As the BVA was created to enhance cooperation between Belgium and Vietnam in economic, cultural, and social fields, the organisation tries to maintain good contacts with its members and is planning a roadshow to inform Belgian companies about the different opportunities Vietnam has to offer, as well as the benefits and advantages that come with the EVFTA, Gryffroy added.
Similarly, BeluxCham is also supporting the implementation of the historic agreement, which Verheyen, said “requires all those involved in the EVFTA – governments, local authorities, as well as domestic and international business communities – to work together to raise awareness of the EVFTA and its provisions. Beluxcham, together with the BVA, have and will continue to organise seminars for Belgian enterprises. We are also their first point of contact to assist them in overcoming any potential obstacles and work closely with EuroCham and the Belgian Embassy to Vietnam.”
He added, “A successful EVFTA is in the interest of both Belgium and Vietnam.”
Belgian King’s Feast
Belgium's King Philippe
Photo: Bas Bogaerts
Each November 15, Belgians celebrate King’s Feast, which was established in 1866 during the rule of the first King of Belgium, Leopold I. King Leopold III officially installed November 15 to be the feast day of Saint Leopold and Saint Albert.

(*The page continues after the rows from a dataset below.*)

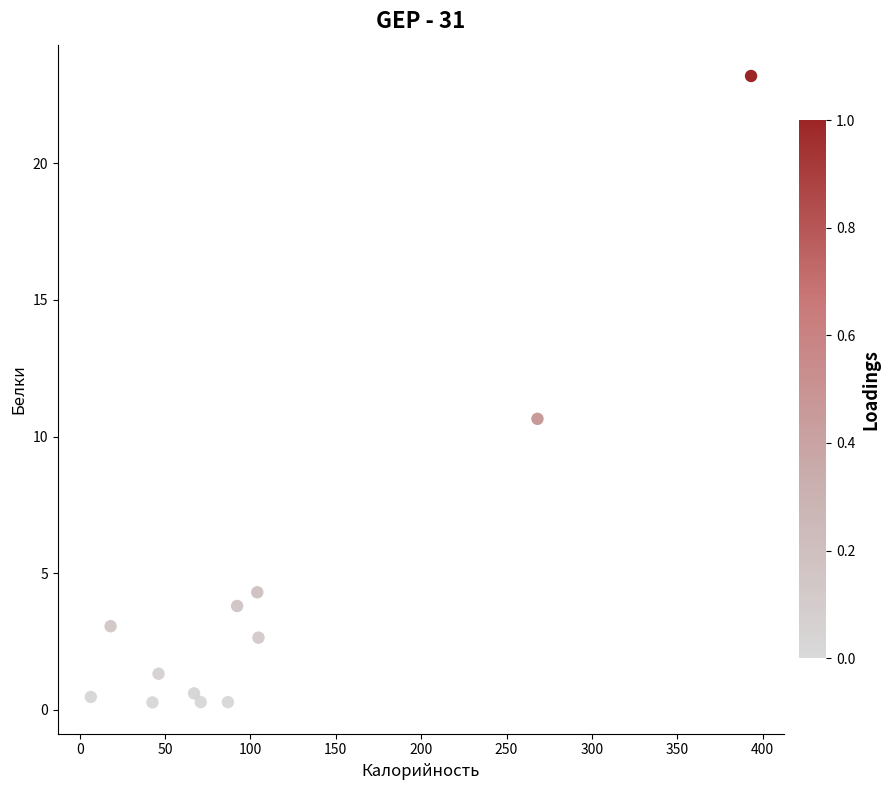

What is the average X value?

108.4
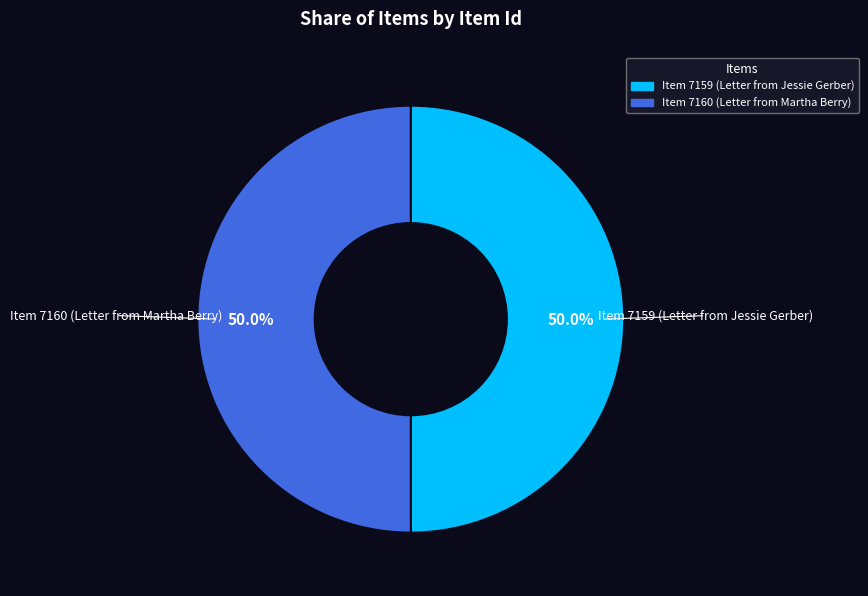

What percentage is the Item 7159 (Letter from Jessie Gerber) slice, to the nearest percent?

50%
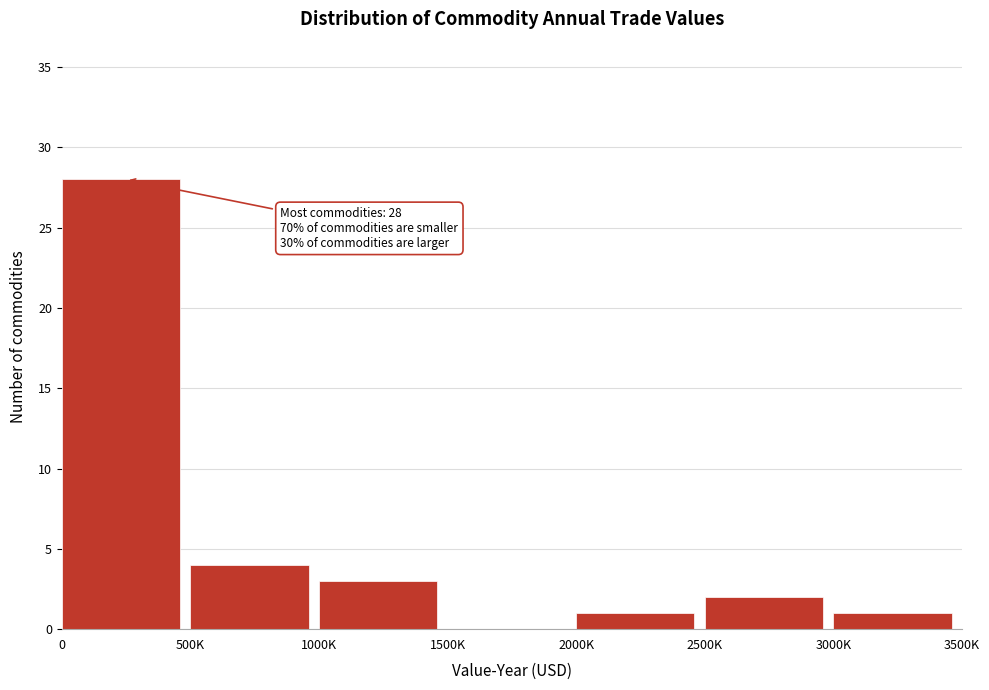

Reading left to right, what are all the values shown in this chart?

0=28	500K=4	1000K=3	1500K=0	2000K=1	2500K=2	3000K=1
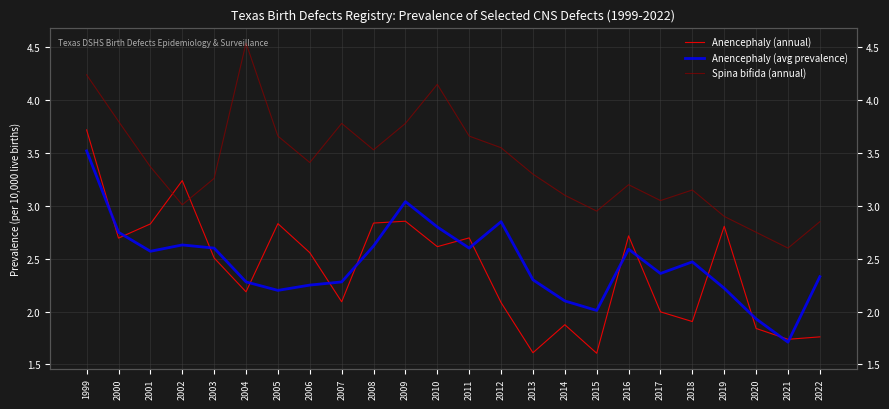

True or false: Anencephaly (annual) has a value of 2.4 at 2015.

False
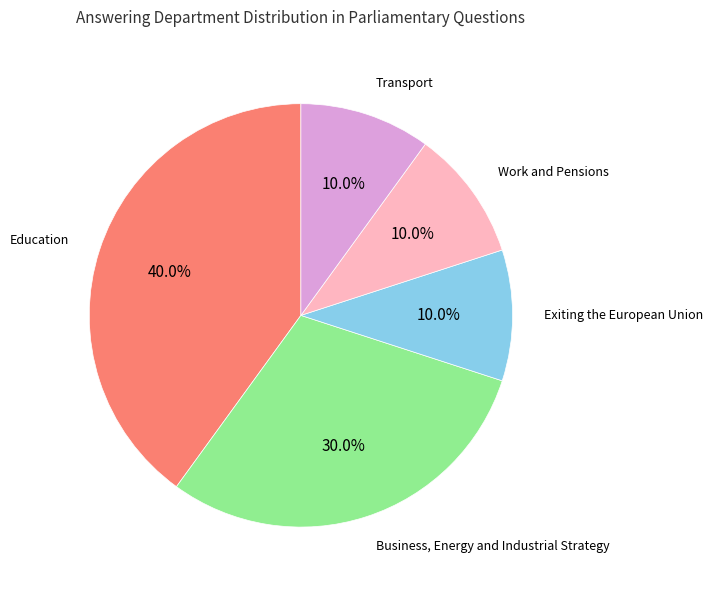

Count the number of slices in the pie.

5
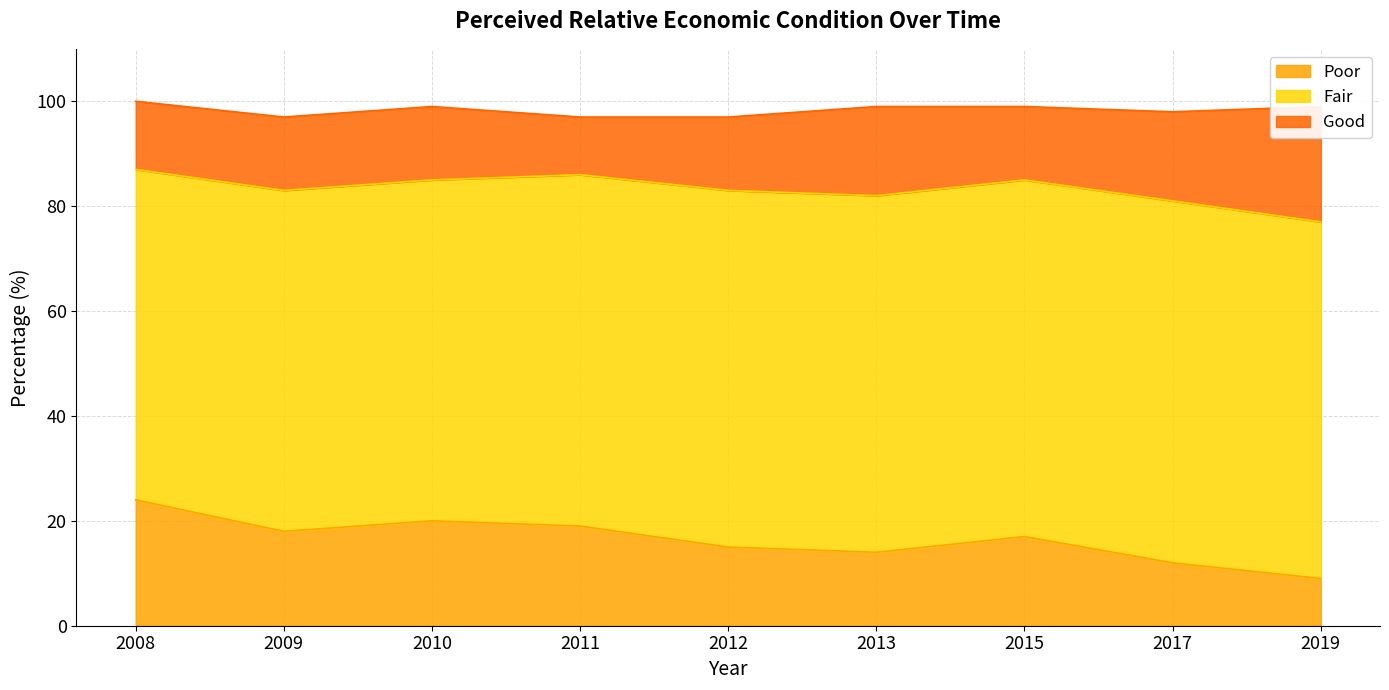

True or false: Poor and Fair intersect in this chart.

False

Since 2001, the Belgian Federal Parliament has been organising ceremonies in honour of the king, in the presence of members of the Belgian royal family and other dignitaries. A special service is held in the National Basilica of the Sacred Heart in Brussels and the Te Deum is sung, in addition to a private observance. Though it is not a national public holiday, federal government institutions are closed on this day.

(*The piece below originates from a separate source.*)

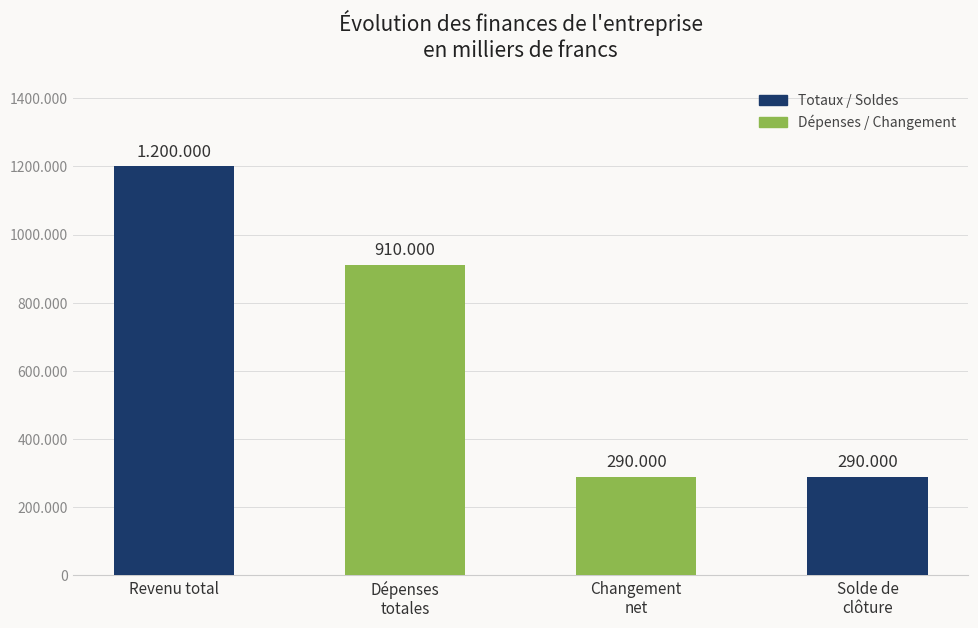

Reading left to right, list all the values displayed in this chart.

1200000	910000	290000	290000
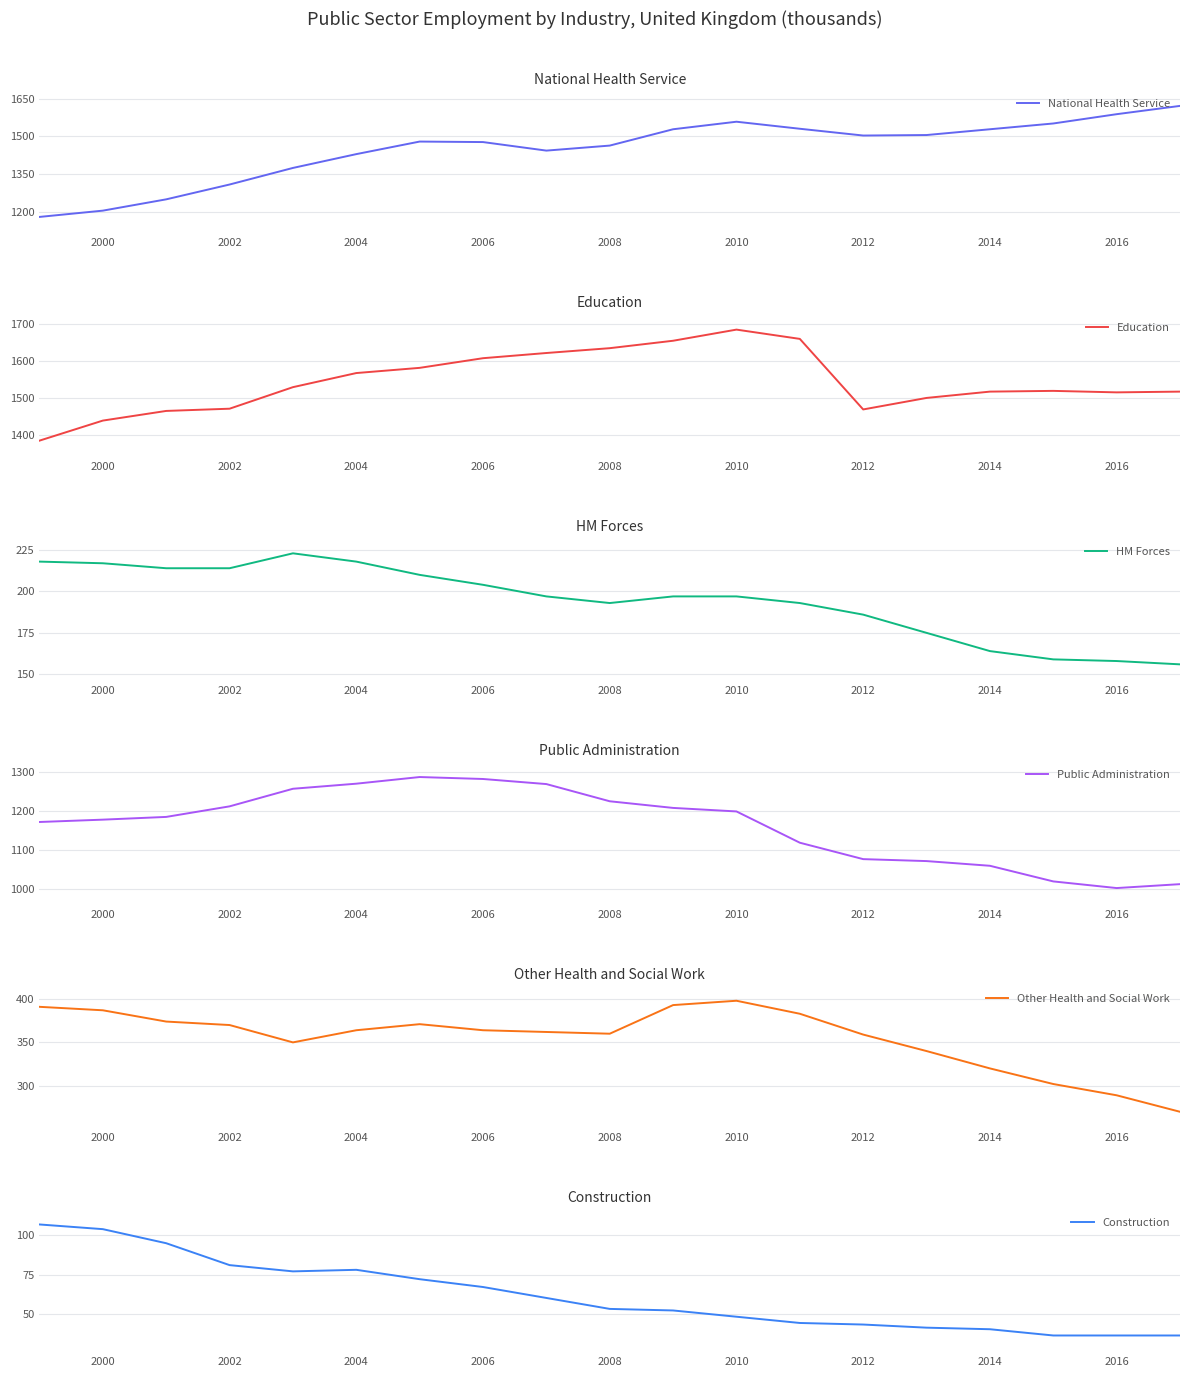

Which series has the largest total across all categories?

Education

Belgian Ambassador to Vietnam Paul Jansen emphasised that there is a difference between Belgian National Day and King’s Day. “We have a national Independence Day, which is in July and normally celebrated with a military parade,” he explained.
In Vietnam, the King’s Feast is an opportunity for Belgian expats and the business community to come together and celebrate their traditional event. However, this year’s celebration for the Belgian community in the country will be smaller than in previous years to prevent any possible complications with the pandemic. Ambassador Jansen said, “Instead of one large event with official speeches, there will be several smaller receptions. However, since we have a large network of Vietnamese alumni who used to study in Belgium, we hope to invite some of them.”